» **Exercise instructions**: Pull every line with the word "clear" out of the entries below.
=== Begin Enclosure ===
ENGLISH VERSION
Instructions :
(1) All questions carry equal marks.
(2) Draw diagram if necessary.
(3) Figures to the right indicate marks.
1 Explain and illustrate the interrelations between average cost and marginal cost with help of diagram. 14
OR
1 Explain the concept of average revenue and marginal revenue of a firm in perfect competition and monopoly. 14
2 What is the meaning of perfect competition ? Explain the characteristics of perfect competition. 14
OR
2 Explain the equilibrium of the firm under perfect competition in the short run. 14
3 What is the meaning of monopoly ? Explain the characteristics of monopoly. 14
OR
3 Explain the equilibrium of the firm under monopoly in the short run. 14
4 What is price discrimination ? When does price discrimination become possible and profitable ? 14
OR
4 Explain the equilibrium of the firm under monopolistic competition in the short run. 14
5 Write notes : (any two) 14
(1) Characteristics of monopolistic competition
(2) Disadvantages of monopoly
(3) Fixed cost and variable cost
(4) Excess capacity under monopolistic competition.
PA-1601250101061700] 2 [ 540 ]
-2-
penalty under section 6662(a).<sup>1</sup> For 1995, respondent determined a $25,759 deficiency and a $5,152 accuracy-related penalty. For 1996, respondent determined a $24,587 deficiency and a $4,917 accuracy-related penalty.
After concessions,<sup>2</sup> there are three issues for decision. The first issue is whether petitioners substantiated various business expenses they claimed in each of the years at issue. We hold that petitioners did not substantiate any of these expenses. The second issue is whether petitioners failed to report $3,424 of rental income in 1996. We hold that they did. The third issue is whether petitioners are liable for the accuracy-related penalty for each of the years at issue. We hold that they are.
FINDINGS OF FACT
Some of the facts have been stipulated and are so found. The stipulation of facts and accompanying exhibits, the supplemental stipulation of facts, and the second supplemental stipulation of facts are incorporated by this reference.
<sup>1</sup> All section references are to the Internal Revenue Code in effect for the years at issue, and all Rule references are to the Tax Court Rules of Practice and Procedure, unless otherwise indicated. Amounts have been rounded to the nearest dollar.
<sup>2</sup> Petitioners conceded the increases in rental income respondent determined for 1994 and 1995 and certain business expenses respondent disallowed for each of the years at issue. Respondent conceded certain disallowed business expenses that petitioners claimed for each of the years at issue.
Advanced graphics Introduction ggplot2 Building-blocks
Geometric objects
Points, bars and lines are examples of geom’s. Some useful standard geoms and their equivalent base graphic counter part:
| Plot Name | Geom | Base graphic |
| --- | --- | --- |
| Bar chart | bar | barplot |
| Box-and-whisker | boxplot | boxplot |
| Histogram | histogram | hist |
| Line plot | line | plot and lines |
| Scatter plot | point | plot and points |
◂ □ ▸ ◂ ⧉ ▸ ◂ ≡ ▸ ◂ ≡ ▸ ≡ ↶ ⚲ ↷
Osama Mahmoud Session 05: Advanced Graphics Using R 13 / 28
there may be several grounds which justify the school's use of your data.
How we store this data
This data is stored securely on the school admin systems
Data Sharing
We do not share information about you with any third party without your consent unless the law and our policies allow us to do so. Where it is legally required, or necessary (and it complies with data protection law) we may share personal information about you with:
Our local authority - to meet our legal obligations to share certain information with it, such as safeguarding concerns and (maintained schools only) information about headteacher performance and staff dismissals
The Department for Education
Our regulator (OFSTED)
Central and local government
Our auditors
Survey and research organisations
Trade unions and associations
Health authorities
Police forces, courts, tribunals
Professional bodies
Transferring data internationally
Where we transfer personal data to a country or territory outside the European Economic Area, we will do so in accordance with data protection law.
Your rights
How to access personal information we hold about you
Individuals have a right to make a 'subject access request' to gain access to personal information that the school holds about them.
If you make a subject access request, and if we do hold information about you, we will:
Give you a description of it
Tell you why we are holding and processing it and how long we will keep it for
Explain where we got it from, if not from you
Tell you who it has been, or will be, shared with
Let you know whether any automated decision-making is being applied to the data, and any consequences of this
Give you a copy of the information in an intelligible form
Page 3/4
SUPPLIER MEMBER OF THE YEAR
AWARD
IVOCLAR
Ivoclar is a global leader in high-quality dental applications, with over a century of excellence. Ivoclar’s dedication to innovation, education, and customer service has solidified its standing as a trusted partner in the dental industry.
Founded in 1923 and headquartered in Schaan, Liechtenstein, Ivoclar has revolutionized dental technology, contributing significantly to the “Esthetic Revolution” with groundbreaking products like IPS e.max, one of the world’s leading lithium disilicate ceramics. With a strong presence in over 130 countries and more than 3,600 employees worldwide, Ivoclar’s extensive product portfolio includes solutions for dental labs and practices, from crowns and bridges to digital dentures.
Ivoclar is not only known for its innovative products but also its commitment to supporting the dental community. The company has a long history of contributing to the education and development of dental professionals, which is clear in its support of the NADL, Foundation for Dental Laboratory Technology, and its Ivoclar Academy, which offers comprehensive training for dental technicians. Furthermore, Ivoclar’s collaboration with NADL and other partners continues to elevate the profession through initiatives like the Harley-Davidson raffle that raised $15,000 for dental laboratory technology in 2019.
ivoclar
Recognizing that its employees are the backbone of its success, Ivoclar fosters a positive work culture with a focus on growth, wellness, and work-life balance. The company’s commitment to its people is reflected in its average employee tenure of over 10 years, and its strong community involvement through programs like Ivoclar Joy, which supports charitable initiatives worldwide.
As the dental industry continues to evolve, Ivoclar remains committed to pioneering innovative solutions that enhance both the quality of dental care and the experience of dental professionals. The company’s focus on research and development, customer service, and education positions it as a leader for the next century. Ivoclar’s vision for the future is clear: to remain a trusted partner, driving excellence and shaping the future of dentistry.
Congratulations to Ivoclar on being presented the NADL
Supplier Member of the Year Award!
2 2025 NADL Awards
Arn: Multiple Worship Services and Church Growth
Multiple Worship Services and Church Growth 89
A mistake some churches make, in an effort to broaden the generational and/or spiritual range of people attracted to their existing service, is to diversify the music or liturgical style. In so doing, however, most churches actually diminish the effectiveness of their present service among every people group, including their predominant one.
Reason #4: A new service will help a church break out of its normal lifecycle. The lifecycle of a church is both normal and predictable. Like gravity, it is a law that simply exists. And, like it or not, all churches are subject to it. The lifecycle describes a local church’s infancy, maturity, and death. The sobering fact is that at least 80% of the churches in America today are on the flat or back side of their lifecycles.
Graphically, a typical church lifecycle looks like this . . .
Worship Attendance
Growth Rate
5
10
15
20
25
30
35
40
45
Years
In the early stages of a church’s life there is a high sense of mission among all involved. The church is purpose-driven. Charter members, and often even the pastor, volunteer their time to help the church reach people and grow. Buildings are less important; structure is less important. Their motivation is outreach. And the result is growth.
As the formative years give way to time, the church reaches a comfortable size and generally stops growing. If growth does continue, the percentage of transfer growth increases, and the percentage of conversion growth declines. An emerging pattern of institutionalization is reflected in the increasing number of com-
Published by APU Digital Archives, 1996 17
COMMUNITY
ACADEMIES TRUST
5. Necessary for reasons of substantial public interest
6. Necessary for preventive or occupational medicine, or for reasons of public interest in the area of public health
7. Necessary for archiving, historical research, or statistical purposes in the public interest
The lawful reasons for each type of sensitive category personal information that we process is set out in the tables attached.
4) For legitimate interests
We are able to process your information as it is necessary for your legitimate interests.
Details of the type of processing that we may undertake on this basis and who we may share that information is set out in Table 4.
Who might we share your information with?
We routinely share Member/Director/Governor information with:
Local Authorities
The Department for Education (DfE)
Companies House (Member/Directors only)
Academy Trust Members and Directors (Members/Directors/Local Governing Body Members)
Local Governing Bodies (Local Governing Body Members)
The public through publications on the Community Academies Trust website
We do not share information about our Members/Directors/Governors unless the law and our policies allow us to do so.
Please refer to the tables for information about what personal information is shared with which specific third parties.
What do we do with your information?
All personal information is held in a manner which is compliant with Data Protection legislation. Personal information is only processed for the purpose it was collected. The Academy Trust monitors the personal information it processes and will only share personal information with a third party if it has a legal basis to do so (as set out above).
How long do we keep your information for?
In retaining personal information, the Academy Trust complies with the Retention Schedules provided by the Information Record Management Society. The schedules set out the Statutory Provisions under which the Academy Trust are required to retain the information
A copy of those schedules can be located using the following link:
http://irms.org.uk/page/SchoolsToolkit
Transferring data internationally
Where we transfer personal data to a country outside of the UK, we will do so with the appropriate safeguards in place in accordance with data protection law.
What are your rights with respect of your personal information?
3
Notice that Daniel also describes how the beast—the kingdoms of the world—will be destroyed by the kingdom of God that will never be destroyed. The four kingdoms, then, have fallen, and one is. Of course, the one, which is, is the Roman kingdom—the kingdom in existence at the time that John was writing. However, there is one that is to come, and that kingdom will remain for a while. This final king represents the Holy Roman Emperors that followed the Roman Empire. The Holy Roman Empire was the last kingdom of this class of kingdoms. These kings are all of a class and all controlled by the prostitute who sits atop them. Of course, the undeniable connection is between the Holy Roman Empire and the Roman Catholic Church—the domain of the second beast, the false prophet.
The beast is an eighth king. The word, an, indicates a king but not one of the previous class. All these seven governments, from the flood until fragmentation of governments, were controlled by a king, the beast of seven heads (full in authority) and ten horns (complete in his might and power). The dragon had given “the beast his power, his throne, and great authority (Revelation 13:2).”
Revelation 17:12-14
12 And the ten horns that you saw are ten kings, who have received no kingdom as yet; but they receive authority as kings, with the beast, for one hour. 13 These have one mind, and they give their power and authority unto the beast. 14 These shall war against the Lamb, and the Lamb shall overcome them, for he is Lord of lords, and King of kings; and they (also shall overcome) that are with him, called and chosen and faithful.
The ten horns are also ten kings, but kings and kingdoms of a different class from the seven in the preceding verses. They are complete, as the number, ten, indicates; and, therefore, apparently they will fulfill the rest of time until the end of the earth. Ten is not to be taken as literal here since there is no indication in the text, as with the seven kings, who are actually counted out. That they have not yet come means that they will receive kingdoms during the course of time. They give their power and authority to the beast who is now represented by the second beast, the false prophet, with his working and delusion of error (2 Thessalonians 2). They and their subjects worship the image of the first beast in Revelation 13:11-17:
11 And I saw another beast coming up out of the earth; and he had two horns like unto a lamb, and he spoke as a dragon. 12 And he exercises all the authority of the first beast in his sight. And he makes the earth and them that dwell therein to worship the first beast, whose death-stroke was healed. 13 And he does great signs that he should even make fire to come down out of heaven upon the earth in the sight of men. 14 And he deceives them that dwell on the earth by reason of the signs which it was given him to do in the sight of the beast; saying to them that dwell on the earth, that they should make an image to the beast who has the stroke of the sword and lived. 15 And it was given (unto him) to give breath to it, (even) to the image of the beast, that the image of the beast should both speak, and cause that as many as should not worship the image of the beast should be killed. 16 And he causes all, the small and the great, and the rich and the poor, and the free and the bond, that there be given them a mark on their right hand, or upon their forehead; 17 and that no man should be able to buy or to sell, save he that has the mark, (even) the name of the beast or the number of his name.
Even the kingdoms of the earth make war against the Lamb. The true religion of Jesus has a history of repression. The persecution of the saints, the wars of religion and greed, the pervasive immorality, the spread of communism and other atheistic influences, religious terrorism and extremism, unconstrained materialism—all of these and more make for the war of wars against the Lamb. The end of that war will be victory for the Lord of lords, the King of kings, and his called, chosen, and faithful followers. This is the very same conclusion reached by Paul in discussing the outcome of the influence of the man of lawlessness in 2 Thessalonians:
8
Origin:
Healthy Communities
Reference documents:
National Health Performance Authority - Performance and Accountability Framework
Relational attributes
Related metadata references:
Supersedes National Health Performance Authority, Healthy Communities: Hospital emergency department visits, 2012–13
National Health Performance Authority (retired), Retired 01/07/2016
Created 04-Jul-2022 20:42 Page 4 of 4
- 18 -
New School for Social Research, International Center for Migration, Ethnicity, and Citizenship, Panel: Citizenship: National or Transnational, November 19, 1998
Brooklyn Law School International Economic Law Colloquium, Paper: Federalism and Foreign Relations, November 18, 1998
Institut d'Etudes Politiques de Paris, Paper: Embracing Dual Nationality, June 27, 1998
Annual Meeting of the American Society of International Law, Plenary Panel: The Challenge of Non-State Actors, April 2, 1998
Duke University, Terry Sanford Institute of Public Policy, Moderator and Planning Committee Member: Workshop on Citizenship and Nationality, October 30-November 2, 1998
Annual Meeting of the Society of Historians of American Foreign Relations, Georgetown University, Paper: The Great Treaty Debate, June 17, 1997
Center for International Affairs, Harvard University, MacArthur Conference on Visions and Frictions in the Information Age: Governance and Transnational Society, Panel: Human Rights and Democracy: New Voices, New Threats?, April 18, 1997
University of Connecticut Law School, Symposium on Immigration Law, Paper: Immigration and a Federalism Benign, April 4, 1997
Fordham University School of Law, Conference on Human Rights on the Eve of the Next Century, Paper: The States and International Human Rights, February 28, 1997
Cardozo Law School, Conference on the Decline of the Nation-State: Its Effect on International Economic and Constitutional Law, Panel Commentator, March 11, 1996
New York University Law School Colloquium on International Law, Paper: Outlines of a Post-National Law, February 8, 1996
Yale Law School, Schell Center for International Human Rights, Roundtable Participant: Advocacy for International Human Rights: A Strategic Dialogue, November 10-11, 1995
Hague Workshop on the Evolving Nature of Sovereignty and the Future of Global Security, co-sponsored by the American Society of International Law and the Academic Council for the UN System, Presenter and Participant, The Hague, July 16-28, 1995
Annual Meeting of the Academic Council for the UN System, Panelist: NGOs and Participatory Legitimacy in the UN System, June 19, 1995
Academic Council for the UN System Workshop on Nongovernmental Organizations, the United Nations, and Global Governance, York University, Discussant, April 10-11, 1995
=== End Enclosure ===
» **Output**:
Ivoclar is not only known for its innovative products but also its commitment to supporting the dental community. The company has a long history of contributing to the education and development of dental professionals, which is clear in its support of the NADL, Foundation for Dental Laboratory Technology, and its Ivoclar Academy, which offers comprehensive training for dental technicians. Furthermore, Ivoclar’s collaboration with NADL and other partners continues to elevate the profession through initiatives like the Harley-Davidson raffle that raised $15,000 for dental laboratory technology in 2019.
As the dental industry continues to evolve, Ivoclar remains committed to pioneering innovative solutions that enhance both the quality of dental care and the experience of dental professionals. The company’s focus on research and development, customer service, and education positions it as a leader for the next century. Ivoclar’s vision for the future is clear: to remain a trusted partner, driving excellence and shaping the future of dentistry.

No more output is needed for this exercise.